As an administrator of certain systems in a company I understand and adhere to the "principle of least privilege" -- which I'm assuming I don't need to repeat its definition here, so let's just say people here get given access to systems only in accordance with what they need for their role and no more. I follow that principle and check carefully whether they can have read-only access in order to carry out the role and if so I give read access only, etc.
I had a request from an executive-level (C-suite) person ("Jack", let's say) who is actually one of the five co-owners of the company, to get blanket "sysadmin" level access to a particular system. (I am confident the request has come from Jack himself and isn't a hacking or phishing attempt, as I verified it with Jack directly.)
Jack is far too important and involved with strategic stuff to need to carry out any day-to-day work with this system, especially anything that would need sysadmin level access, but occasionally wants to get involved in "poking around" in there, as he is technical by background.
I get the sense that he doesn't like the idea that he is "walled off" from some system although he owns part of the company.
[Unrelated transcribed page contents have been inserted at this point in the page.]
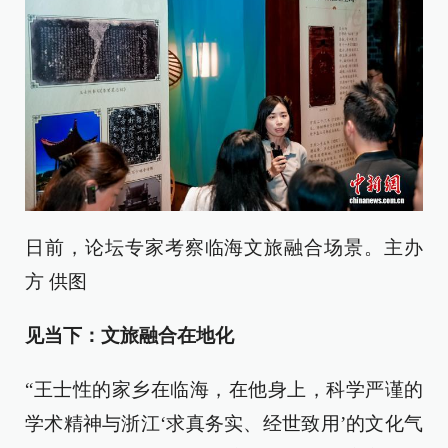
日前，论坛专家考察临海文旅融合场景。主办
方 供图
见当下：文旅融合在地化
“王士性的家乡在临海，在他身上，科学严谨的
学术精神与浙江‘求真务实、经世致用’的文化气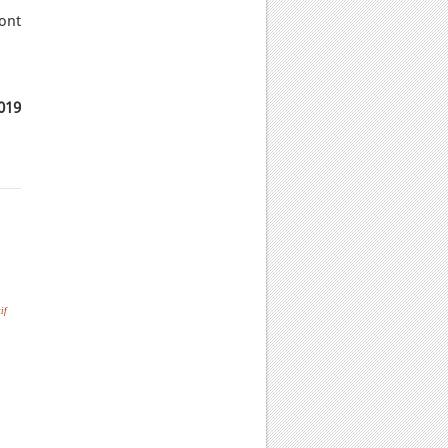
ont
2019
if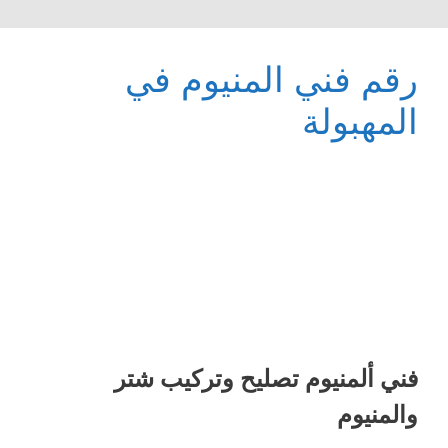
رقم فني المنيوم في
المهبولة
فني ألمنيوم تصليح وتركيب شتر
والمنيوم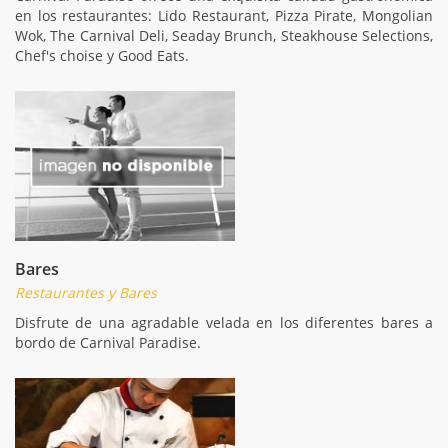
en los restaurantes: Lido Restaurant, Pizza Pirate, Mongolian
Wok, The Carnival Deli, Seaday Brunch, Steakhouse Selections,
Chef's choise y Good Eats.
Bares
Restaurantes y Bares
Disfrute de una agradable velada en los diferentes bares a
bordo de Carnival Paradise.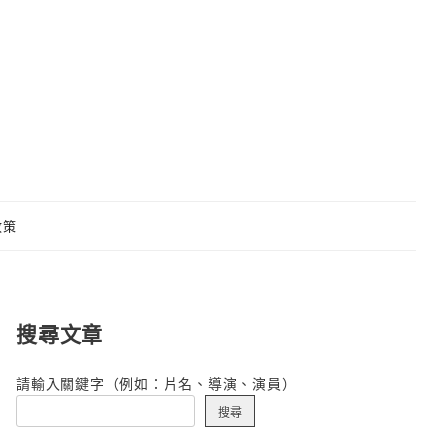
政策
搜尋文章
請輸入關鍵字（例如：片名、導演、演員）
搜尋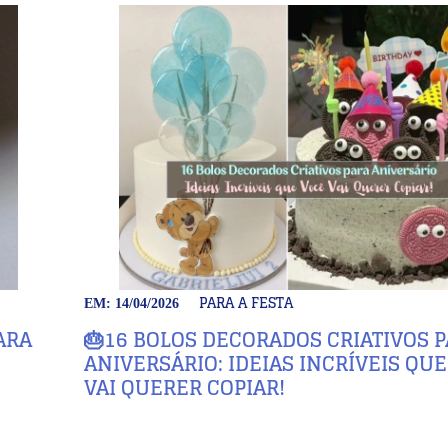
PARA A FESTA
EM: 14/04/2026
ARA
🎂16 BOLOS DECORADOS CRIATIVOS 
ANIVERSÁRIO: IDEIAS INCRÍVEIS QU
VAI QUERER COPIAR!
I'm not asking about the interpersonal aspects about this, just the info-sec ones.
Is it accepted info-sec practice to give an owner of the company "sysadmin" access and by doing bypass the "principle of least privilege"? -- since, after all, Jack (partly) owns the company so it's all his stuff anyway!
Or should that still apply, and even the CEO shouldn't have write-access to a system when they don't need it as part of their job function?